Opinion
2003-05754.
Decided March 15, 2004.
Proceeding pursuant to CPLR article 78 to review a determination of the respondent Raymond P. Martinez, Commissioner of the New York State Department of Motor Vehicles, dated May 28, 2002, which confirmed the findings of an Administrative Law Judge, made after a hearing, that the petitioner violated Vehicle and Traffic Law § 401(7)(F)(b) and New York City Traffic Rules and Regulations (34 RCNY) § 4-15(b)(9), and imposed a penalty.
Margolis Flanary, LLP, Garden City, N.Y. (Walker G. Flanary III of counsel), for appellant.
Eliot Spitzer, Attorney-General, New York, N.Y. (Michael S. Belohlavek and David Lawrence III of counsel), for respondent.
Before: MYRIAM J. ALTMAN, J.P. NANCY E. SMITH HOWARD MILLER WILLIAM F. MASTRO, JJ.
DECISION JUDGMENT
ADJUDGED that the determination is confirmed, the petition is denied, and the proceeding is dismissed on the merits, with costs.
It is well settled that judicial review of a determination rendered by an administrative body after a hearing is limited to whether that determination is supported by substantial evidence ( see 300 Gramatan Ave.

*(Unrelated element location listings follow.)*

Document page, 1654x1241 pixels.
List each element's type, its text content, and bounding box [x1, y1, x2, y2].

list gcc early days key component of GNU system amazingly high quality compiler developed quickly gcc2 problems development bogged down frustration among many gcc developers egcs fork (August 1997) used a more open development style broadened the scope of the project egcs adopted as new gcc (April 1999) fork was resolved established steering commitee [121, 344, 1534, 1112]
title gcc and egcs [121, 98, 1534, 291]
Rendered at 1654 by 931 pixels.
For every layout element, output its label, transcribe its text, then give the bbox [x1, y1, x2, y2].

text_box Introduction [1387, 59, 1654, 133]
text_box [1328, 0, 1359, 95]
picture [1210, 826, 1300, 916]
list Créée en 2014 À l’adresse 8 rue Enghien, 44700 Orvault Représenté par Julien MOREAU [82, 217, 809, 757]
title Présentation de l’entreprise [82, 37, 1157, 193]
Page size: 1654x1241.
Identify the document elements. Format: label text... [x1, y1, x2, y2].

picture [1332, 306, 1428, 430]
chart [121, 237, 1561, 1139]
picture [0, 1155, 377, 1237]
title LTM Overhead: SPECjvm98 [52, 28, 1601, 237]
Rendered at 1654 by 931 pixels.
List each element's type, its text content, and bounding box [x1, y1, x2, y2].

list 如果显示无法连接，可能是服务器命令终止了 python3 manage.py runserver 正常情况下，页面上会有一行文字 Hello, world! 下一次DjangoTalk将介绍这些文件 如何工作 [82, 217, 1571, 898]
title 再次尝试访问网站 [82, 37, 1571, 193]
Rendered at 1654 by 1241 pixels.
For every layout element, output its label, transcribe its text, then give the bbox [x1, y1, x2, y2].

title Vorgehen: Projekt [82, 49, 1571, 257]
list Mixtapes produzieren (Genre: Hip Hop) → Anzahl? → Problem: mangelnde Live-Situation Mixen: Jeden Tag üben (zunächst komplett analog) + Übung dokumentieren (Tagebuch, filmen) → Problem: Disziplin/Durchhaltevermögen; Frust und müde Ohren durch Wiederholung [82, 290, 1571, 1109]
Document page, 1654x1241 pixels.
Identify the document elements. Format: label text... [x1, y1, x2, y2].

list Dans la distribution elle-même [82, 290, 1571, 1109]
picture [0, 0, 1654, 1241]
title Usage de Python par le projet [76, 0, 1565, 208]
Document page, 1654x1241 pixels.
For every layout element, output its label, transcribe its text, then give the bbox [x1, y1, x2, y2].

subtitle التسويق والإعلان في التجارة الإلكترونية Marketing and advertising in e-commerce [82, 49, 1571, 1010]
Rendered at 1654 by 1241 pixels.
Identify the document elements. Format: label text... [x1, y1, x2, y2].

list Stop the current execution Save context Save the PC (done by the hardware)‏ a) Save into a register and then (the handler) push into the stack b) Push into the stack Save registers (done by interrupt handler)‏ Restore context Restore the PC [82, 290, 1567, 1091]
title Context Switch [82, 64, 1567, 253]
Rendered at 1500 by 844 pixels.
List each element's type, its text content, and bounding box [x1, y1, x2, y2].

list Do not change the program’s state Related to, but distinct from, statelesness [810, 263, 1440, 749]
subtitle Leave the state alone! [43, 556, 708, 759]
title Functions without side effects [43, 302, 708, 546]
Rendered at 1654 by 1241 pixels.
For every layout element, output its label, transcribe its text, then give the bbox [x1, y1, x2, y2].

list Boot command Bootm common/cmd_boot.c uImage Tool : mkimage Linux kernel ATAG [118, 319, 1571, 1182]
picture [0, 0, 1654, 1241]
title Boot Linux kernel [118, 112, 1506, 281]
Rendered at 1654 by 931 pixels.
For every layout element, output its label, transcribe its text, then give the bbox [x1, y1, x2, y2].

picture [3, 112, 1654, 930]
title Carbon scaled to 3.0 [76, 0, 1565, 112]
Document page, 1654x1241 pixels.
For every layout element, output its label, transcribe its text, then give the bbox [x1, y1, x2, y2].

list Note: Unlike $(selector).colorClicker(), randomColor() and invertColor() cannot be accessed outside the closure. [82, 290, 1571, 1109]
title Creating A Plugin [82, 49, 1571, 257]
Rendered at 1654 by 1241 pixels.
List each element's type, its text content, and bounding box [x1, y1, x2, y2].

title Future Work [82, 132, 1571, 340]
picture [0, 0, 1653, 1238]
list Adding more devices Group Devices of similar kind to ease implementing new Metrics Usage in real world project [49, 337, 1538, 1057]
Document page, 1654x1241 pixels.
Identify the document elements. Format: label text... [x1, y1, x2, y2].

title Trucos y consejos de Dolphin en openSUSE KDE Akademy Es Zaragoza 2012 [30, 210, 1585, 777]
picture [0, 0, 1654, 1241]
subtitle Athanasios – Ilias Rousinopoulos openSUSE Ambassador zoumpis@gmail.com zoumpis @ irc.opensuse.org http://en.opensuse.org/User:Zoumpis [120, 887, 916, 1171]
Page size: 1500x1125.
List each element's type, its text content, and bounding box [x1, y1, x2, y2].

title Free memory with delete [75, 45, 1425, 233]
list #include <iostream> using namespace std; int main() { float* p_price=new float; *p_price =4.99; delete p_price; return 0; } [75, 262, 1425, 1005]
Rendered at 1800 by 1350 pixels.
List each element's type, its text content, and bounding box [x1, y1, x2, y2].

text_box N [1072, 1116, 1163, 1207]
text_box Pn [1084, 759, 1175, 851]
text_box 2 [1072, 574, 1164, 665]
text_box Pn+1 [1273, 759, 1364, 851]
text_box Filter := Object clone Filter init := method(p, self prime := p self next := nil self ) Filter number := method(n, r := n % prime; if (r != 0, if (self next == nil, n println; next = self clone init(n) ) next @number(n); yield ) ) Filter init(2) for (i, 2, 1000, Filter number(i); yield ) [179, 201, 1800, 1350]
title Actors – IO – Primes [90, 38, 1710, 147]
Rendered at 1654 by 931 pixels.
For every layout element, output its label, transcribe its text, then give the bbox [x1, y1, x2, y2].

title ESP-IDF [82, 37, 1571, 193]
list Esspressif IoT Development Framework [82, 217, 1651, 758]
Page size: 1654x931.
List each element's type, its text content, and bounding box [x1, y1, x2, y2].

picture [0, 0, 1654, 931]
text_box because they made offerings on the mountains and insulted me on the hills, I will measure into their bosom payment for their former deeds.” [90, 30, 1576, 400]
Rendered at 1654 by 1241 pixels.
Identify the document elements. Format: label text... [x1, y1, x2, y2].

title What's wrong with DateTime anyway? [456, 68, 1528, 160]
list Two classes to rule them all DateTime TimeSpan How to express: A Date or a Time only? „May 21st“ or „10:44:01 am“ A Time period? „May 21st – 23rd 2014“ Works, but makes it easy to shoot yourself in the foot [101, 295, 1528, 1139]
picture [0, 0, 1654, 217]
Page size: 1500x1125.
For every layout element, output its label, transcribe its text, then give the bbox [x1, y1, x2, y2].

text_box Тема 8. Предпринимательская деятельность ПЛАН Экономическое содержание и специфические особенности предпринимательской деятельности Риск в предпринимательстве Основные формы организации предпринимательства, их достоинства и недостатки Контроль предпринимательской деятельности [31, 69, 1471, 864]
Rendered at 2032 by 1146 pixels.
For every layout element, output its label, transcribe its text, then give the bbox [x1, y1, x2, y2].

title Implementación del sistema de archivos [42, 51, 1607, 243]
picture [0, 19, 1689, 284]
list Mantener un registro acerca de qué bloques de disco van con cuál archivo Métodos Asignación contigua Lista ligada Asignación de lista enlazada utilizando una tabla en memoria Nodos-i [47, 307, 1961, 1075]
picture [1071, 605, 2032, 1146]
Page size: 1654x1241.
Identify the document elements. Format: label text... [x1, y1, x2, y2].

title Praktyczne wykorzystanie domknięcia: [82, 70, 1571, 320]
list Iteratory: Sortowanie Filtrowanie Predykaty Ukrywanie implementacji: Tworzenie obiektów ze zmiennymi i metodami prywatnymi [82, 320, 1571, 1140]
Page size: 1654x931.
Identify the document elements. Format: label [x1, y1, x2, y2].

Assoc. v. State Div. of Human Rights, 45 N.Y.2d 176; Matter of City Hawk Indus. v. Martinez, 2 A.D.3d 635; Matter of Scara-Mix, Inc. v. Martinez, 305 A.D.2d 418; Matter of Ferrara Equip. v. Martinez, 305 A.D.2d 411; Matter of Anthony Grace Sons v. New York State Dept. of Motor Vehicles, 266 A.D.2d 456).
Here, the traffic enforcement agent who issued the summonses testified regarding his training and experience, and the location of the weighing site. In addition, there was documentation in the administrative record indicating that the scales used for weighing the offending vehicle were accurate approximately one month before and five months after the petitioner was charged with the violations. The foregoing evidence constituted a sufficient basis for the determination of the Administrative Law Judge ( see City Hawk Indus. v. Martinez, supra; Matter of Scara-Mix, Inc. v. Martinez, supra), and we decline to disturb it.
The petitioner's remaining contentions are without merit.
ALTMAN, J.P., SMITH, H. MILLER and MASTRO, JJ., concur.